» TASK TO COMPLETE: Reproduce the rows below with every "layout element" replaced by "page region" and nothing else changed, and omit the pictures from your answer.

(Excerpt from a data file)
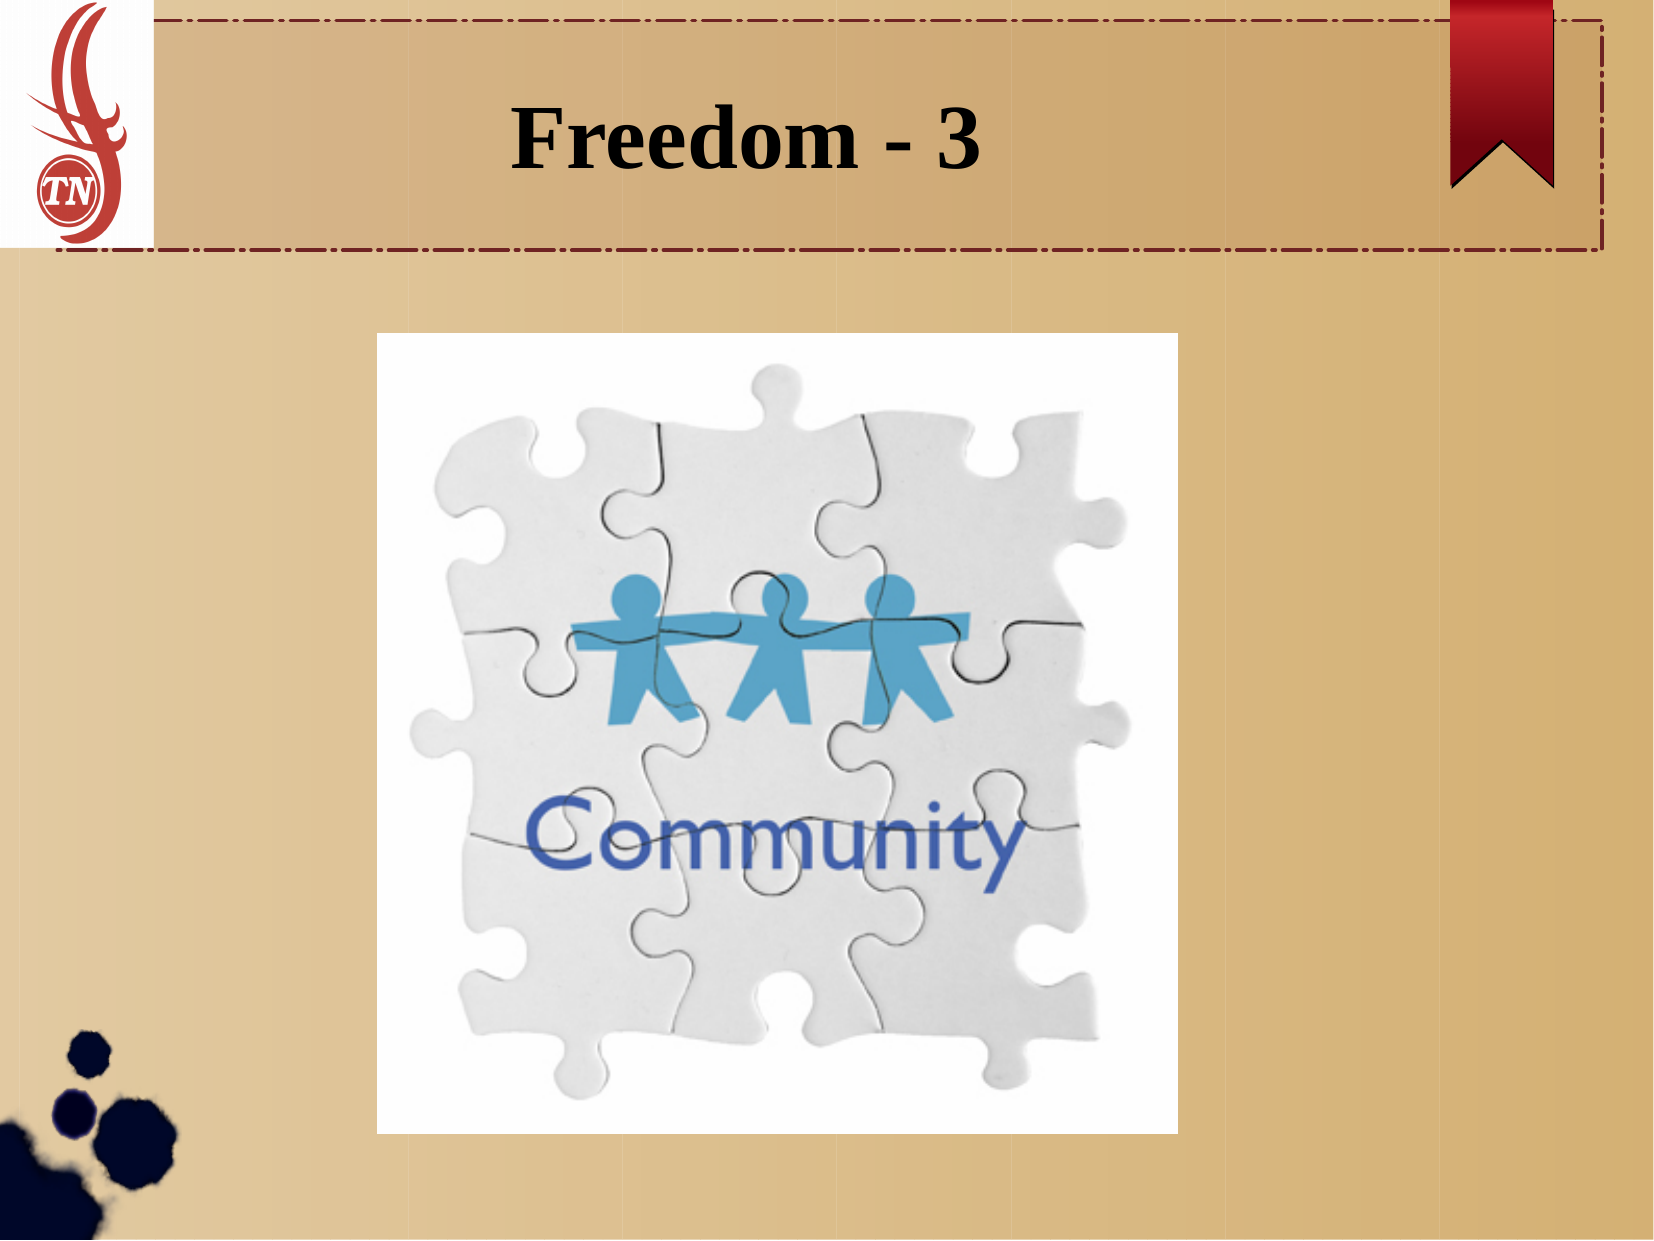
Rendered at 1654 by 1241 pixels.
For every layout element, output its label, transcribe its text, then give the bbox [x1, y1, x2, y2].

title Freedom - 3 [154, 47, 1412, 229]
picture [377, 333, 1178, 1134]
picture [0, 0, 154, 249]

» ANSWER FOR THE TASK:
Rendered at 1654 by 1241 pixels.
For every page region, output its label, transcribe its text, then give the bbox [x1, y1, x2, y2].

title Freedom - 3 [154, 47, 1412, 229]
picture [377, 333, 1178, 1134]
picture [0, 0, 154, 249]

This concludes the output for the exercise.